▶ _Text shown_:
■ ■ ■ ■ ■
Retro and vintage video game consoles and video games

Which Retro Console Has the Most Games?

Video games have been around long before the first official commercial game console, called the Magnavox Odyssey. Of course, only a handful of people around the world anymore can name a single game on the Magnavox Odyssey, as the console was limited to lines and dots. Most of the games on the Magnavox Odyssey were basic sports games, such as Soccer, Basketball, Volleyball, and Football.

 

In total, the Magnavox Odyssey had twenty-eight games spread amongst eleven game cards. For being the first commercial video game console, that is an impressive lineup of games, but does it take the mantle of the retro console with the most games? Let us take a look at some of the most popular retro consoles to see which one has the most games.

 

Atari 2600

 

When most people think “retro console,” the Atari 2600 is one of the first ones to come to mind. Many believe the Atari was the first commercial retro system because of how much more widespread the console was, as compared to the Magnavox Odyssey.

 

As of 2004, the Atari 2600 had sold thirty million units. That truly is an impressive number compared to the global sales of the Magnavox Odyssey, which only sold around 350,000. The famous arcade game, Space Invaders, was one of nine original cartridges released with the Atari 2600. Once it was all said and done, 136 titles were released for the Atari 2600 that included ever-popular titles, such as Missile Command, Ms. Pac-Man, and Frogger.

 

NES

 

The NES started the third generation of retro consoles that pushed more than double the units that the Atari sold with 61,900,000. The NES is best known for introducing games and characters that we still know and love today, such as Super Mario Bros, The Legend of Zelda, and Metroid.
■ ■ ■ ■ ■
▶ _Information provided_:
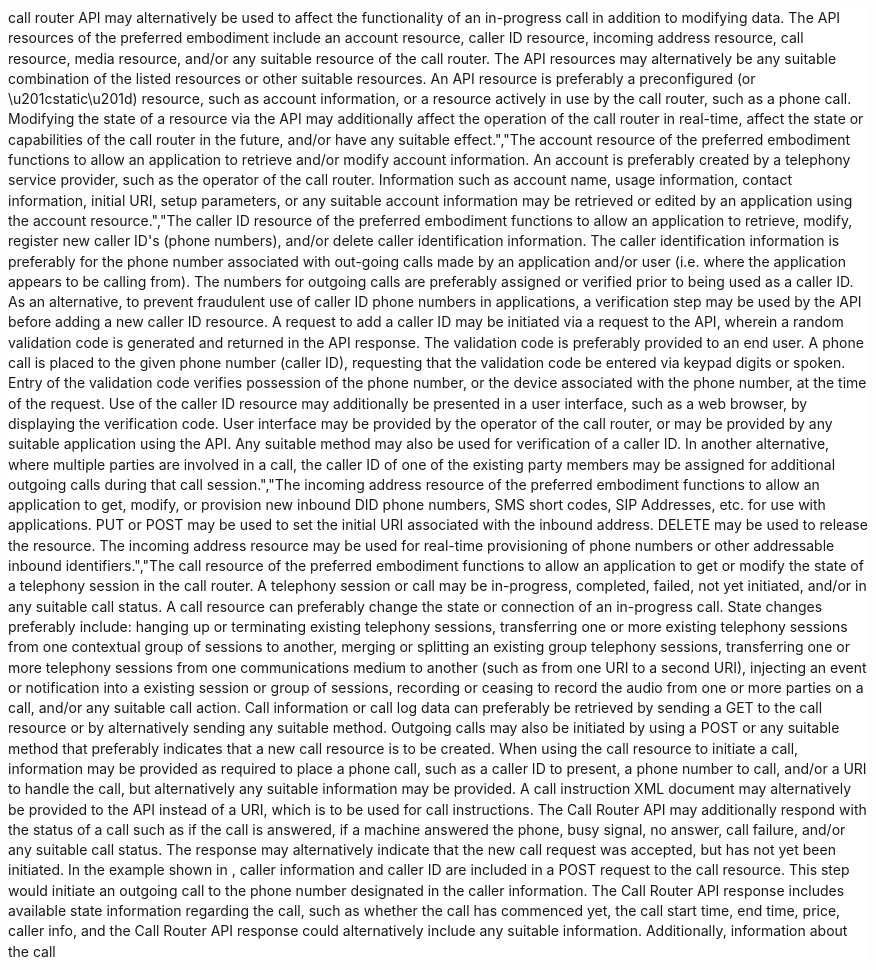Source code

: call router API may alternatively be used to affect the functionality of an in-progress call in addition to modifying data. The API resources of the preferred embodiment include an account resource, caller ID resource, incoming address resource, call resource, media resource, and\/or any suitable resource of the call router. The API resources may alternatively be any suitable combination of the listed resources or other suitable resources. An API resource is preferably a preconfigured (or \u201cstatic\u201d) resource, such as account information, or a resource actively in use by the call router, such as a phone call. Modifying the state of a resource via the API may additionally affect the operation of the call router in real-time, affect the state or capabilities of the call router in the future, and\/or have any suitable effect.","The account resource of the preferred embodiment functions to allow an application to retrieve and\/or modify account information. An account is preferably created by a telephony service provider, such as the operator of the call router. Information such as account name, usage information, contact information, initial URI, setup parameters, or any suitable account information may be retrieved or edited by an application using the account resource.","The caller ID resource of the preferred embodiment functions to allow an application to retrieve, modify, register new caller ID's (phone numbers), and\/or delete caller identification information. The caller identification information is preferably for the phone number associated with out-going calls made by an application and\/or user (i.e. where the application appears to be calling from). The numbers for outgoing calls are preferably assigned or verified prior to being used as a caller ID. As an alternative, to prevent fraudulent use of caller ID phone numbers in applications, a verification step may be used by the API before adding a new caller ID resource. A request to add a caller ID may be initiated via a request to the API, wherein a random validation code is generated and returned in the API response. The validation code is preferably provided to an end user. A phone call is placed to the given phone number (caller ID), requesting that the validation code be entered via keypad digits or spoken. Entry of the validation code verifies possession of the phone number, or the device associated with the phone number, at the time of the request. Use of the caller ID resource may additionally be presented in a user interface, such as a web browser, by displaying the verification code. User interface may be provided by the operator of the call router, or may be provided by any suitable application using the API. Any suitable method may also be used for verification of a caller ID. In another alternative, where multiple parties are involved in a call, the caller ID of one of the existing party members may be assigned for additional outgoing calls during that call session.","The incoming address resource of the preferred embodiment functions to allow an application to get, modify, or provision new inbound DID phone numbers, SMS short codes, SIP Addresses, etc. for use with applications. PUT or POST may be used to set the initial URI associated with the inbound address. DELETE may be used to release the resource. The incoming address resource may be used for real-time provisioning of phone numbers or other addressable inbound identifiers.","The call resource of the preferred embodiment functions to allow an application to get or modify the state of a telephony session in the call router. A telephony session or call may be in-progress, completed, failed, not yet initiated, and\/or in any suitable call status. A call resource can preferably change the state or connection of an in-progress call. State changes preferably include: hanging up or terminating existing telephony sessions, transferring one or more existing telephony sessions from one contextual group of sessions to another, merging or splitting an existing group telephony sessions, transferring one or more telephony sessions from one communications medium to another (such as from one URI to a second URI), injecting an event or notification into a existing session or group of sessions, recording or ceasing to record the audio from one or more parties on a call, and\/or any suitable call action. Call information or call log data can preferably be retrieved by sending a GET to the call resource or by alternatively sending any suitable method. Outgoing calls may also be initiated by using a POST or any suitable method that preferably indicates that a new call resource is to be created. When using the call resource to initiate a call, information may be provided as required to place a phone call, such as a caller ID to present, a phone number to call, and\/or a URI to handle the call, but alternatively any suitable information may be provided. A call instruction XML document may alternatively be provided to the API instead of a URI, which is to be used for call instructions. The Call Router API may additionally respond with the status of a call such as if the call is answered, if a machine answered the phone, busy signal, no answer, call failure, and\/or any suitable call status. The response may alternatively indicate that the new call request was accepted, but has not yet been initiated. In the example shown in , caller information and caller ID are included in a POST request to the call resource. This step would initiate an outgoing call to the phone number designated in the caller information. The Call Router API response includes available state information regarding the call, such as whether the call has commenced yet, the call start time, end time, price, caller info, and the Call Router API response could alternatively include any suitable information. Additionally, information about the call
■ ■ ■ ■ ■
▶ _Exercise directions_: According to the article on retro consoles, how many games did the Magnavox Odyssey have, and on how many game cards?

▶ _Solution for this problem_: Twenty-eight games spread across eleven game cards.